🤖 AI Summary
Path matching in graph query languages (e.g., Cypher, SQL/PGQ, GQL) lacks a unified and efficient processing mechanism—particularly when supporting complex path semantics (e.g., shortest paths, simple paths) and regular-expression constraints on edge labels—posing dual challenges in expressive power and performance. This paper introduces the first cross-language, general-purpose path-solving framework. It features a compact symbolic path representation and integrates dynamic-programming-based enumeration, incremental pipelined execution, and regex compilation optimizations to enable unified modeling and efficient evaluation of diverse path semantics and edge-label constraints. Experimental evaluation on real-world datasets and complex queries demonstrates an order-of-magnitude speedup over state-of-the-art graph engines, while maintaining high expressiveness, strong scalability, and behavioral stability.
📝 Abstract
Path queries are a core feature of modern graph query languages such as Cypher, SQL/PGQ, and GQL. These languages provide a rich set of features for matching paths, such as restricting to certain path modes (shortest, simple, trail) and constraining the edge labels along the path by a regular expression.
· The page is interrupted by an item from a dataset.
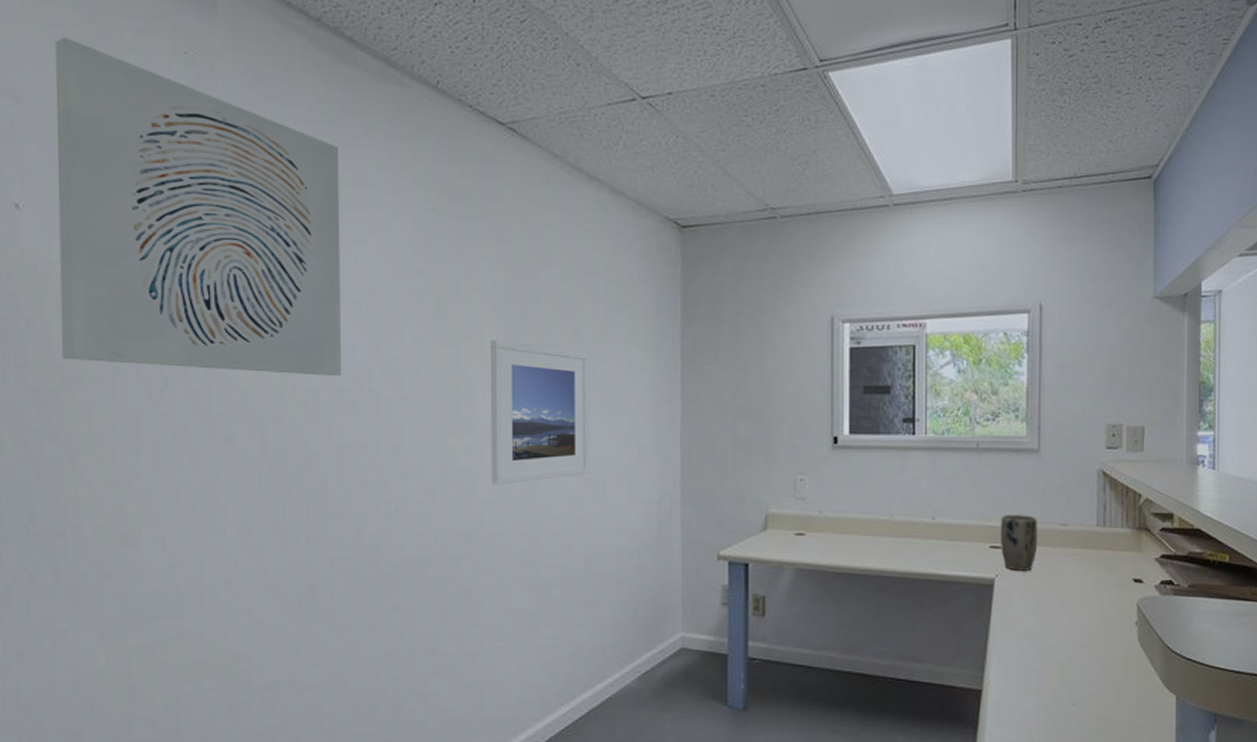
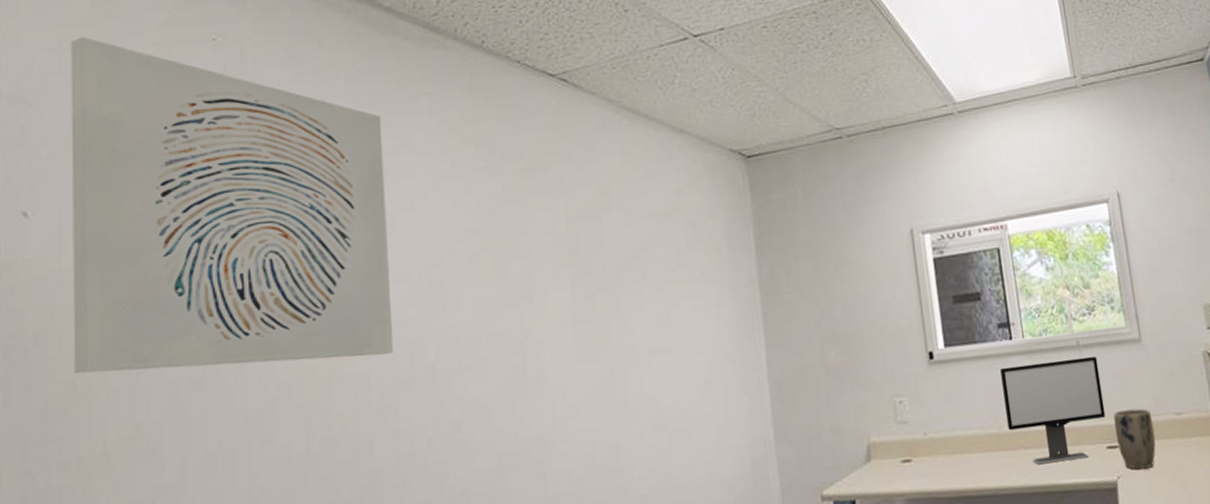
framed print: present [491,340,589,485] -> none [555,294,673,451]
computer monitor: none [899,460,994,554] -> present [1000,356,1106,465]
In this paper we present PathFinder, a unifying approach for dealing with path queries in all these query languages. PathFinder leverages a compact representation of the (potentially exponential number of) paths that can match a given query, extends it with pipelined execution, and supports all commonly used path modes. In the paper we describe the algorithmic backbone of PathFinder, provide a reference implementation, and test it over a large set of real-world queries and datasets. Our results show that PathFinder exhibits very stable behavior, even on large data and complex queries, and its performance is an order of magnitude better than that of many modern graph engines.